Bounding box: the x, y, w, h coordinates of the detected face
Detection confidence: the probability that the detection is a face
Face ID: a consistent identifier when identify_faces is enabled
Emotion scores: scores for each of the 48 expressions
FACS scores: action unit scores when facs is enabled
Description scores: facial description scores when descriptions is enabled

1 {
2   "grouped_predictions": [
3     {
4       "id": "unknown",
5       "predictions": [
6         {
7           "frame": 0,
8           "time": 0.0,
9           "prob": 0.9994,
10           "box": {
11             "x": 187.88,
12             "y": 197.70,
13             "w": 401.67,
14             "h": 561.43
15           },
16           "emotions": [
17             { "name": "Admiration", "score": 0.107 },
18             { "name": "Joy", "score": 0.482 },
19             ...
20           ],
21           "facs": [
22             { "name": "AU12", "score": 0.82 },
23             ...
24           ],
25           "descriptions": [
26             { "name": "Smile", "score": 0.91 },
27             ...
28           ]
29         }
30       ]
31     }
32   ]
33 }

When identify_faces is enabled, each group’s id is replaced with a unique face identifier that persists across frames, allowing you to track the same individual throughout a video.

Expressions

The facial expression model measures the following 48 expressions. Each score indicates the degree to which a human rater would identify that expression in the given sample.

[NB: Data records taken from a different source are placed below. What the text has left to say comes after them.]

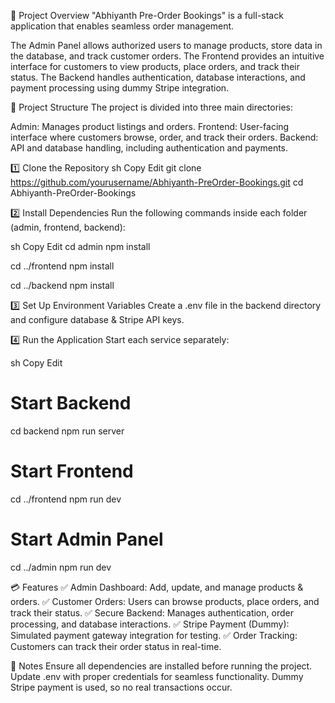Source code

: 📌 Project Overview
"Abhiyanth Pre-Order Bookings" is a full-stack application that enables seamless order management.

The Admin Panel allows authorized users to manage products, store data in the database, and track customer orders.
The Frontend provides an intuitive interface for customers to view products, place orders, and track their status.
The Backend handles authentication, database interactions, and payment processing using dummy Stripe integration.

📂 Project Structure
The project is divided into three main directories:

Admin: Manages product listings and orders.
Frontend: User-facing interface where customers browse, order, and track their orders.
Backend: API and database handling, including authentication and payments.

1️⃣ Clone the Repository
sh
Copy
Edit
git clone https://github.com/yourusername/Abhiyanth-PreOrder-Bookings.git
cd Abhiyanth-PreOrder-Bookings



2️⃣ Install Dependencies
Run the following commands inside each folder (admin, frontend, backend):

sh
Copy
Edit
cd admin
npm install

cd ../frontend
npm install

cd ../backend
npm install

3️⃣ Set Up Environment Variables
Create a .env file in the backend directory and configure database & Stripe API keys.


4️⃣ Run the Application
Start each service separately:

sh
Copy
Edit
# Start Backend
cd backend
npm run server

# Start Frontend
cd ../frontend
npm run dev

# Start Admin Panel
cd ../admin
npm run dev


💳 Features
✅ Admin Dashboard: Add, update, and manage products & orders.
✅ Customer Orders: Users can browse products, place orders, and track their status.
✅ Secure Backend: Manages authentication, order processing, and database interactions.
✅ Stripe Payment (Dummy): Simulated payment gateway integration for testing.
✅ Order Tracking: Customers can track their order status in real-time.


📝 Notes
Ensure all dependencies are installed before running the project.
Update .env with proper credentials for seamless functionality.
Dummy Stripe payment is used, so no real transactions occur.
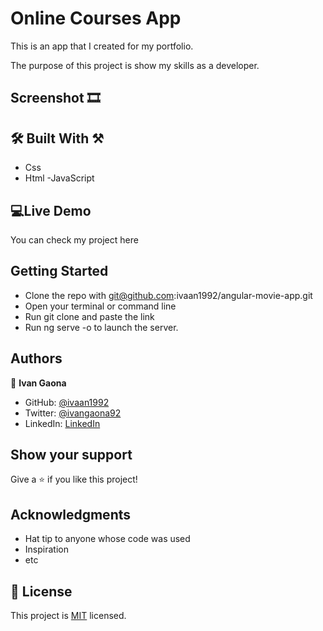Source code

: # Online Courses App 

This is an app that I created for my portfolio.

The purpose of this project is show my skills as a developer. 

## Screenshot 🎞️

 
##  🛠️ Built With ⚒️

- Css
- Html
-JavaScript
 
##  💻Live Demo

You can check my project here


## Getting Started 

- Clone the repo with git@github.com:ivaan1992/angular-movie-app.git
- Open your terminal or command line
- Run git clone and paste the link
- Run ng serve -o to launch the server.

## Authors

👤 **Ivan Gaona**


- GitHub: [@ivaan1992](https://github.com/ivaan1992)
- Twitter: [@ivangaona92](https://twitter.com/ivangaona92)
- LinkedIn: [LinkedIn](https://www.linkedin.com/in/ivan-linares-gaona/)

## Show your support

Give a ⭐️ if you like this project!

## Acknowledgments

- Hat tip to anyone whose code was used
- Inspiration
- etc
## 📝 License

This project is <a href="https://opensource.org/licenses/MIT">MIT</a> licensed.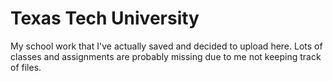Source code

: # Texas Tech University

My school work that I've actually saved and decided to upload here. Lots of classes and assignments are probably missing due to me not keeping track of files. 
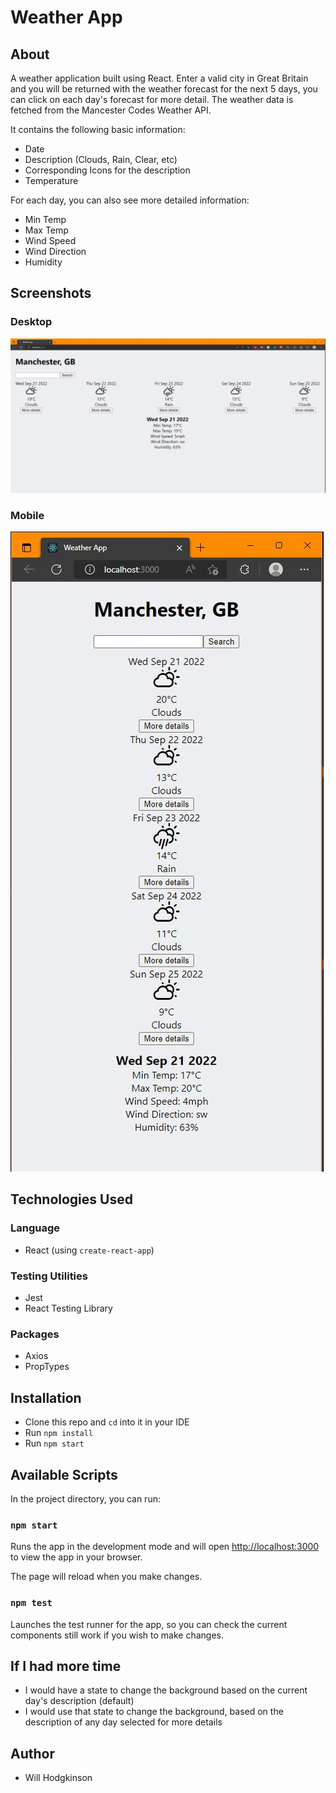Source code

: # Weather App

## About

A weather application built using React. Enter a valid city in Great Britain and you will be returned with the weather forecast for the next 5 days, you can click on each day's forecast for more detail. The weather data is fetched from the Mancester Codes Weather API.

It contains the following basic information:

- Date
- Description (Clouds, Rain, Clear, etc)
- Corresponding Icons for the description
- Temperature

For each day, you can also see more detailed information:

- Min Temp
- Max Temp
- Wind Speed
- Wind Direction
- Humidity

## Screenshots

### Desktop

![Desktop_Image](Desktop-Weather-App.JPG)

### Mobile

![Mobile_Image](Mobile-Weather-App.JPG)

## Technologies Used

### Language

- React (using `create-react-app`)

### Testing Utilities

- Jest
- React Testing Library

### Packages

- Axios
- PropTypes

## Installation

- Clone this repo and `cd` into it in your IDE
- Run `npm install`
- Run `npm start`

## Available Scripts

In the project directory, you can run:

### `npm start`

Runs the app in the development mode and will open [http://localhost:3000](http://localhost:3000) to view the app in your browser.

The page will reload when you make changes.

### `npm test`

Launches the test runner for the app, so you can check the current components still work if you wish to make changes.

## If I had more time

- I would have a state to change the background based on the current day's description (default)
- I would use that state to change the background, based on the description of any day selected for more details

## Author

- Will Hodgkinson
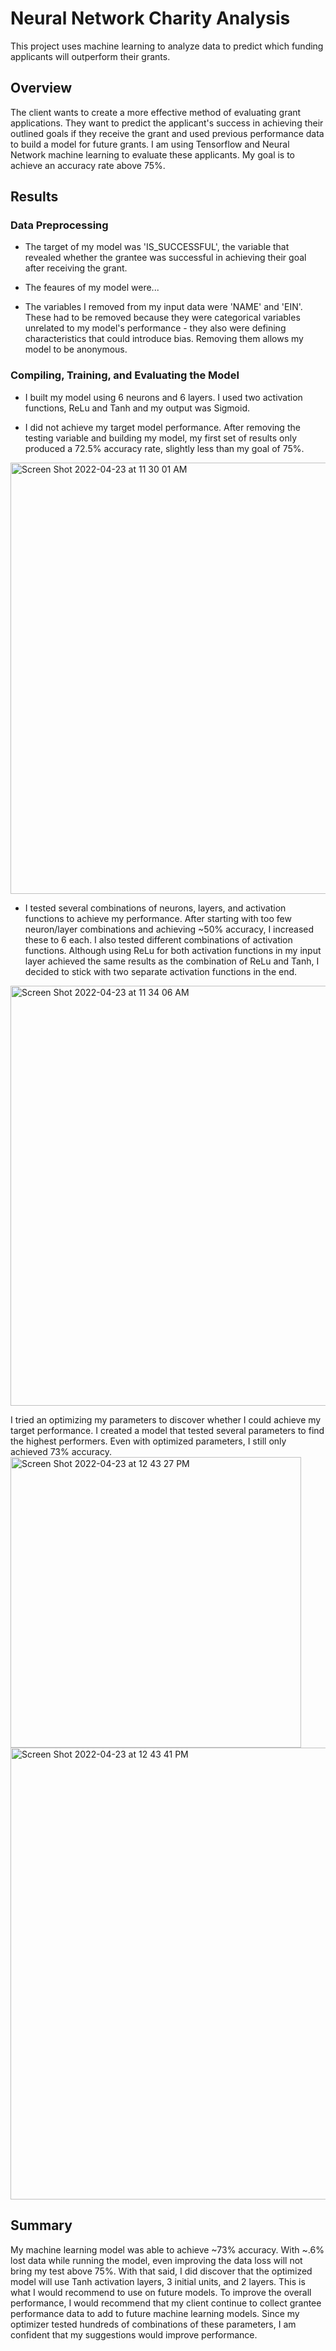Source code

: # Neural Network Charity Analysis
This project uses machine learning to analyze data to predict which funding applicants will outperform their grants.

## Overview ##
The client wants to create a more effective method of evaluating grant applications. They want to predict the applicant's success in achieving their outlined goals if they receive the grant and used previous performance data to build a model for future grants. I am using Tensorflow and Neural Network machine learning to evaluate these applicants. My goal is to achieve an accuracy rate above 75%.

## Results ##
### Data Preprocessing ###
* The target of my model was 'IS_SUCCESSFUL', the variable that revealed whether the grantee was successful in achieving their goal after receiving the grant.
 
* The feaures of my model were...

* The variables I removed from my input data were 'NAME' and 'EIN'. These had to be removed because they were categorical variables unrelated to my model's performance - they also were defining characteristics that could introduce bias. Removing them allows my model to be anonymous.

### Compiling, Training, and Evaluating the Model ###
* I built my model using 6 neurons and 6 layers. I used two activation functions, ReLu and Tanh and my output was Sigmoid.

* I did not achieve my target model performance. After removing the testing variable and building my model, my first set of results only produced a 72.5% accuracy rate, slightly less than my goal of 75%.
<img width="690" alt="Screen Shot 2022-04-23 at 11 30 01 AM" src="https://user-images.githubusercontent.com/95657458/164912705-8afb0119-065b-4ed8-af88-9b8f3872c3cd.png">

* I tested several combinations of neurons, layers, and activation functions to achieve my performance. After starting with too few neuron/layer combinations and achieving ~50% accuracy, I increased these to 6 each. I also tested different combinations of activation functions. Although using ReLu for both activation functions in my input layer achieved the same results as the combination of ReLu and Tanh, I decided to stick with two separate activation functions in the end.
<img width="672" alt="Screen Shot 2022-04-23 at 11 34 06 AM" src="https://user-images.githubusercontent.com/95657458/164912821-053b0183-1fc9-4029-a630-f9ae0affb1d8.png">

I tried an optimizing my parameters to discover whether I could achieve my target performance. I created a model that tested several parameters to find the highest performers. Even with optimized parameters, I still only achieved 73% accuracy. 
<img width="465" alt="Screen Shot 2022-04-23 at 12 43 27 PM" src="https://user-images.githubusercontent.com/95657458/164915335-cad902cb-b2dd-4adb-b1a8-6f55dd0392b6.png">
<img width="723" alt="Screen Shot 2022-04-23 at 12 43 41 PM" src="https://user-images.githubusercontent.com/95657458/164915361-07489708-5afc-4e64-a630-ee41e6c540cf.png">

 
## Summary ##
My machine learning model was able to achieve ~73% accuracy. With ~.6% lost data while running the model, even improving the data loss will not bring my test above 75%. With that said, I did discover that the optimized model will use Tanh activation layers, 3 initial units, and 2 layers. This is what I would recommend to use on future models. To improve the overall performance, I would recommend that my client continue to collect grantee performance data to add to future machine learning models. Since my optimizer tested hundreds of combinations of these parameters, I am confident that my suggestions would improve performance.
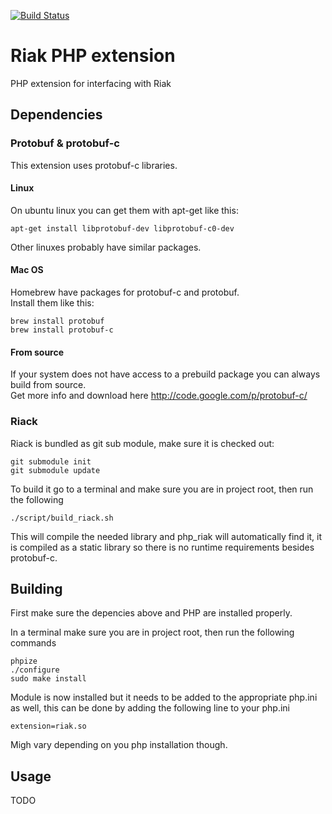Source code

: [![Build Status](https://travis-ci.org/TriKaspar/php_riak.png)](https://travis-ci.org/TriKaspar/php_riak)

# Riak PHP extension
PHP extension for interfacing with Riak

## Dependencies
### Protobuf & protobuf-c
This extension uses protobuf-c libraries.
#### Linux
On ubuntu linux you can get them with apt-get like this:

	apt-get install libprotobuf-dev libprotobuf-c0-dev
Other linuxes probably have similar packages.

#### Mac OS
Homebrew have packages for protobuf-c and protobuf.  
Install them like this:

	brew install protobuf
	brew install protobuf-c

#### From source
If your system does not have access to a prebuild package you can always build from source.  
Get more info and download here http://code.google.com/p/protobuf-c/

### Riack
Riack is bundled as git sub module, make sure it is checked out:  

	git submodule init
	git submodule update

To build it go to a terminal and make sure you are in project root, then run the following  

	./script/build_riack.sh
This will compile the needed library and php_riak will automatically find it, it is compiled as a static library so there is no runtime requirements besides protobuf-c.

## Building
First make sure the depencies above and PHP are installed properly.

In a terminal make sure you are in project root, then run the following commands

	phpize
	./configure
	sudo make install

Module is now installed but it needs to be added to the appropriate php.ini as well, this can be done by adding the following line to your php.ini  

	extension=riak.so
Migh vary depending on you php installation though.

## Usage
TODO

Admiration	Confusion	Empathic Pain	Pride
Adoration	Contempt	Entrancement	Realization
Aesthetic Appreciation	Contentment	Envy	Relief
Amusement	Craving	Excitement	Romance
Anger	Desire	Fear	Sadness
Anxiety	Determination	Guilt	Satisfaction
Awe	Disappointment	Horror	Shame
Awkwardness	Disgust	Interest	Surprise (negative)
Boredom	Distress	Joy	Surprise (positive)
Calmness	Doubt	Love	Sympathy
Concentration	Ecstasy	Nostalgia	Tiredness
Contemplation	Embarrassment	Pain	Triumph

FACS 2.0

The Facial Action Coding System (FACS) measures individual facial muscle movements called action units. When facs is enabled, predictions include intensity scores for each of the following action units.

Action unit	Description
AU1	Inner Brow Raise
AU2	Outer Brow Raise
AU4	Brow Lowerer
AU5	Upper Lid Raise
AU6	Cheek Raise
AU7	Lids Tight
AU9	Nose Wrinkle
AU10	Upper Lip Raiser
AU11	Nasolabial Furrow Deepener
AU12	Lip Corner Puller
AU14	Dimpler
AU15	Lip Corner Depressor
AU16	Lower Lip Depress
AU17	Chin Raiser
AU18	Lip Pucker
AU19	Tongue Show
AU20	Lip Stretch
AU22	Lip Funneler
AU23	Lip Tightener
AU24	Lip Presser
AU25	Lips Part
AU26	Jaw Drop
AU27	Mouth Stretch
AU28	Lips Suck
AU32	Bite
AU34	Puff
AU37	Lip Wipe
AU38	Nostril Dilate
AU43	Eye Closure
AU53	Head Up
AU54	Head Down
—	Hand over Mouth
—	Hand over Eyes
—	Hand over Forehead
—	Hand over Face
—	Hand touching Face / Head

Facial descriptions

When descriptions is enabled, predictions include scores for high-level facial descriptions. These provide an intuitive, human-readable summary of the face’s appearance.


Beaming	Frown	Laugh	Squint
Biting lip	Gasp	Licking lip	Sulking
Cheering	Glare	Pout	Tongue out
Cringe	Glaring	Scowl	Wide-eyed
Cry	Grimace	Smile	Wince
Eyes closed	Grin	Smirk	Wrinkled nose
Face in hands	Jaw drop	Snarl

Facemesh

The facemesh model detects 468 facial landmark points, providing detailed face geometry data. This is useful for applications that need precise face shape analysis beyond emotional expression.

Facemesh has no configurable parameters. Enable it alongside the face model by passing an empty object:

$ curl -X POST "https://api.hume.ai/v0/batch/jobs" \
>   -H "X-Hume-Api-Key: <YOUR_API_KEY>" \
>   -H "Content-Type: application/json" \
>   -d '{
>     "models": {
>       "face": {
>         "identify_faces": true
>       },
>       "facemesh": {}
>     },
>     "urls": ["https://example.com/video.mp4"]
>   }'

Each facemesh prediction includes an array of 478 3D facial landmark coordinates for each detected face.